Date of Award
1994
Document Type
Open Access Thesis
Degree Name
Master of Science in Nursing (MSN)
First Advisor
Margaret S. Wacker, RN, PhD
Second Advisor
Leslie Nield-Anderson, RN, PhD
Abstract
A qualitative, exploratory, descriptive study was designed to explore the relationship between patients' physical symptoms of illness or injury and their description of life pattern. Newman's nursing model, Health as expanding consciousness, was used as a theoretical framework with support from the Holographic paradigm and findings from Psychoneuroimmunology. Data was collected from a convenience sample of seven volunteers, adult emergency room patients. A semi-structured interview schedule and a demographic questionnaire, developed by the investigator, were used for data collection. When asked to tell the investigator the most stressful events of his life prior to the selected emergency room visit, each subject used descriptive phrases which matched the presented symptom. Three of the seven subjects presented their life pattern descriptions in a manner which also matched the presented symptom.

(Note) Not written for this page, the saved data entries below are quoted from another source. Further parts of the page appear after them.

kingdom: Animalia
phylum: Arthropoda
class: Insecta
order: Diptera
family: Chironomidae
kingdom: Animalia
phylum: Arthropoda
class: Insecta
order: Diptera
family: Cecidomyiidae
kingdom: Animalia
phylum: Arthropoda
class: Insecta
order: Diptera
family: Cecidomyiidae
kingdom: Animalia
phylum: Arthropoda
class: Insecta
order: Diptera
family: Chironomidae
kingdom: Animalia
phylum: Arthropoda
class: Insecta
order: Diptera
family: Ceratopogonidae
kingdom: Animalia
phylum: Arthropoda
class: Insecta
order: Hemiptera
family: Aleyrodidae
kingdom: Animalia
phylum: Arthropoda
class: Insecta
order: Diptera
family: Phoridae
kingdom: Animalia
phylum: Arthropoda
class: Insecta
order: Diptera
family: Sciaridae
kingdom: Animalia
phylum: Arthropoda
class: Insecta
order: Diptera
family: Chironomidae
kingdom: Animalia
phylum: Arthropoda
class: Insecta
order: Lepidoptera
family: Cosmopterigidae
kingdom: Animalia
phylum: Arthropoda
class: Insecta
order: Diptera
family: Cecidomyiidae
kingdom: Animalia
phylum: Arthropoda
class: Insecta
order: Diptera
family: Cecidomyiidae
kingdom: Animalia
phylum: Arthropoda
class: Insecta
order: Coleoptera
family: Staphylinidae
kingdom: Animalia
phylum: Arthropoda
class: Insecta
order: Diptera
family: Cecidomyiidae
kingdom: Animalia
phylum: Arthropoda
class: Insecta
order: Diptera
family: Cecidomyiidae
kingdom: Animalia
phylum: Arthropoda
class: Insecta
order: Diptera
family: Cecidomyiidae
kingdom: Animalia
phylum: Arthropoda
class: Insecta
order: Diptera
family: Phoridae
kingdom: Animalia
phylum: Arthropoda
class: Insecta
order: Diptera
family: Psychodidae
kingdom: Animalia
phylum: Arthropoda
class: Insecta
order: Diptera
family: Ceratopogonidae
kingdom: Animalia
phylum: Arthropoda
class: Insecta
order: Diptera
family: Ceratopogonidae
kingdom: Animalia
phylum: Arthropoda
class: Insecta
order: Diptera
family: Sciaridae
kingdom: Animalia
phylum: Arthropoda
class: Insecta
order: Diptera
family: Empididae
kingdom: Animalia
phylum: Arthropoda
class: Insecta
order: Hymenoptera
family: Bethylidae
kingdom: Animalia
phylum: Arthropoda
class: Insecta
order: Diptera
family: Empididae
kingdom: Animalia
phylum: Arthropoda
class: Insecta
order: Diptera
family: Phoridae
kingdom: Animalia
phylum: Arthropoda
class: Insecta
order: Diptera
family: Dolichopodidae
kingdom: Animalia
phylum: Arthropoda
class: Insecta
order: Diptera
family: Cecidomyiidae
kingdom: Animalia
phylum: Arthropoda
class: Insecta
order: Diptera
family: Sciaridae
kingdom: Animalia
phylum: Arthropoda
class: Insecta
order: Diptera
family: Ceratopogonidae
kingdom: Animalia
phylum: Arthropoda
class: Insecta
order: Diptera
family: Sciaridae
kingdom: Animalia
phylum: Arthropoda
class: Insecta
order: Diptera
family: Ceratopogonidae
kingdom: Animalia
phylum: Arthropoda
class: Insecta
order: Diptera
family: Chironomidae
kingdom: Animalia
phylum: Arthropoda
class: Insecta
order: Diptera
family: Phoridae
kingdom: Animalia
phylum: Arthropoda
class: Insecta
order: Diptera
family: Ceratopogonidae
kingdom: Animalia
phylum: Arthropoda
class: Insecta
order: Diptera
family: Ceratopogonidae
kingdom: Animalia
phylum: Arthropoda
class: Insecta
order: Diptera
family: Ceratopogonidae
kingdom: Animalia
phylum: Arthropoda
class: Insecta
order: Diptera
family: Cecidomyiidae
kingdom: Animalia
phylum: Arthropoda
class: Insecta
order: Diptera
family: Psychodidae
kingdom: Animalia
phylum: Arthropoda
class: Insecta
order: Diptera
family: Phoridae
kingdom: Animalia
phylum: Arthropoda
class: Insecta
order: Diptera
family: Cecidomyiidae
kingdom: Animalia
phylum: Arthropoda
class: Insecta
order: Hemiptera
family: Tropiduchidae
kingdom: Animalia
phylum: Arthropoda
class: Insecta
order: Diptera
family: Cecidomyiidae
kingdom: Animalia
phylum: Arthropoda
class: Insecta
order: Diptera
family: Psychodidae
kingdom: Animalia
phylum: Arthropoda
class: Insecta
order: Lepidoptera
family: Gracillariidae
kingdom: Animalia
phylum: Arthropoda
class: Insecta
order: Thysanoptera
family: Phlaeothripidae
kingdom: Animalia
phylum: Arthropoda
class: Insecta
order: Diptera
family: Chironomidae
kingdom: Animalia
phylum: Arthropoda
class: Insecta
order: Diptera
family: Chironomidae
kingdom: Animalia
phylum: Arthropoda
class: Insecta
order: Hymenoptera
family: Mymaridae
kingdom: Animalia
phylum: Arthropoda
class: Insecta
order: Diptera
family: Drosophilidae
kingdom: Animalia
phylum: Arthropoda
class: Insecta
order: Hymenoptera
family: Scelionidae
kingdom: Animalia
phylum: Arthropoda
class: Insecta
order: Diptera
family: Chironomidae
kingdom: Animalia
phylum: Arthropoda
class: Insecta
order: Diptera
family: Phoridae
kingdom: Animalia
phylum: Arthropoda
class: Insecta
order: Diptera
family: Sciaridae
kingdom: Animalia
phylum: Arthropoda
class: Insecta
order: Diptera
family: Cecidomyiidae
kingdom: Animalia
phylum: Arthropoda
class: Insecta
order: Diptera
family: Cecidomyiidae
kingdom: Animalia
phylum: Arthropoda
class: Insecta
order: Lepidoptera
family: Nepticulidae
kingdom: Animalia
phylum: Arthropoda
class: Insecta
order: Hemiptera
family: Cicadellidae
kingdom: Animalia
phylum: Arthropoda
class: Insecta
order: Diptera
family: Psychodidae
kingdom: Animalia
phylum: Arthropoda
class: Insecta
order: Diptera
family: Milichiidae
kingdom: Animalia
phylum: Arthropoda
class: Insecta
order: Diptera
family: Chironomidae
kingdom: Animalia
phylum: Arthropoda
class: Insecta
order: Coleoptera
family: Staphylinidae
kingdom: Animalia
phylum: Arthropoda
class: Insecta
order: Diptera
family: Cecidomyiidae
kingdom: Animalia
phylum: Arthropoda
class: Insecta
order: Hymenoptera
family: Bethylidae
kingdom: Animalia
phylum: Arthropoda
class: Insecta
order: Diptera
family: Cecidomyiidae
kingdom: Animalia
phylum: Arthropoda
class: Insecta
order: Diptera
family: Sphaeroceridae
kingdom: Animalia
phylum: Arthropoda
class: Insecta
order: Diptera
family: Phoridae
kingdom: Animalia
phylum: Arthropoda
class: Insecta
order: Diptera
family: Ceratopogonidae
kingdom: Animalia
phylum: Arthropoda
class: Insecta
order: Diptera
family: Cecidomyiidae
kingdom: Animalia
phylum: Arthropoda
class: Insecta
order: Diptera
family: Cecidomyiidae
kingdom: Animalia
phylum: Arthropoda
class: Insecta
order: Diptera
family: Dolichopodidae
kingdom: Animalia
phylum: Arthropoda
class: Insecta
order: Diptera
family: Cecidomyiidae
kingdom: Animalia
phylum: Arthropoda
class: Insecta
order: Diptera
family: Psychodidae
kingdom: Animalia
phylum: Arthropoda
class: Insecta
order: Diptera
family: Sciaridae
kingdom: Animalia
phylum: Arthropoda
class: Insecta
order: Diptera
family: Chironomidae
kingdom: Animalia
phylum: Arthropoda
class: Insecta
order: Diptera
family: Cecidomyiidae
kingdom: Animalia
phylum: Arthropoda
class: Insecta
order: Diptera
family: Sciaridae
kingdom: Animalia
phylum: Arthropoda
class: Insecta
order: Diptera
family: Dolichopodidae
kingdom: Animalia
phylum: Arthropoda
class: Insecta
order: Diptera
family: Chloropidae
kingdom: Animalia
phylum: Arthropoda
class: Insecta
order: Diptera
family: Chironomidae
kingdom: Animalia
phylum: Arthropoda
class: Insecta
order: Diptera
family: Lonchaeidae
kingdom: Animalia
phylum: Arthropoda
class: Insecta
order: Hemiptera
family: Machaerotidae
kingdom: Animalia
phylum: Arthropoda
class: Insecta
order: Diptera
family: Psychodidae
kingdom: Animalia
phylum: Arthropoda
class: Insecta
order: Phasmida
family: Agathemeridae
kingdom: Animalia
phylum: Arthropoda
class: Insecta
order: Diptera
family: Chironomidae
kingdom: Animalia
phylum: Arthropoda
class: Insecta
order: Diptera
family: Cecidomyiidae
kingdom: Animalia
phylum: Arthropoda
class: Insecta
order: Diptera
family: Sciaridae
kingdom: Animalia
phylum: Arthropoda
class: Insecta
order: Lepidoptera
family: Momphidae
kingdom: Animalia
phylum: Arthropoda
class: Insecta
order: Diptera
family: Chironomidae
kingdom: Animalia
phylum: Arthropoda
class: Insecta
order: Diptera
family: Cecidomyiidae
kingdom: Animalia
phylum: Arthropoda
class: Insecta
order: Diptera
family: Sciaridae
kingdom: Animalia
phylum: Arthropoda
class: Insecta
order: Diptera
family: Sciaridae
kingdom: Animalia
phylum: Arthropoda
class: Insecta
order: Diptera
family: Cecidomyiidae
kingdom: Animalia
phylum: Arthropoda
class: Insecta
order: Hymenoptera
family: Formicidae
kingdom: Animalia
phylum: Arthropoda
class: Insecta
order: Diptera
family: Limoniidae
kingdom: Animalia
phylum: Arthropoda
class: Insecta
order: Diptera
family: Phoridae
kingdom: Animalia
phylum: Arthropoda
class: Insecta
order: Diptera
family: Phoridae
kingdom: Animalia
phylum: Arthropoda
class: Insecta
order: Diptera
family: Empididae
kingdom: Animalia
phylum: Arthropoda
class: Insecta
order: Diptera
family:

These findings lend support to Newman's nursing model in that symptoms (health) are expressed in the process of natural evolution (expanding consciousness), and appear, as in the Holographic paradigm, to be a direct manifestation of the meaning of the individual's life pattern, or an issue therein, which has been unrecognized or unresolved by the individual. Future research is indicated to further explore the relationships found between symptoms and life pattern, and between symptoms and descriptive style.
Recommended Citation
Brandman, J. D. Wailua, "Symptoms as symbols" (1994). Yale School of Nursing Digital Theses. 1179.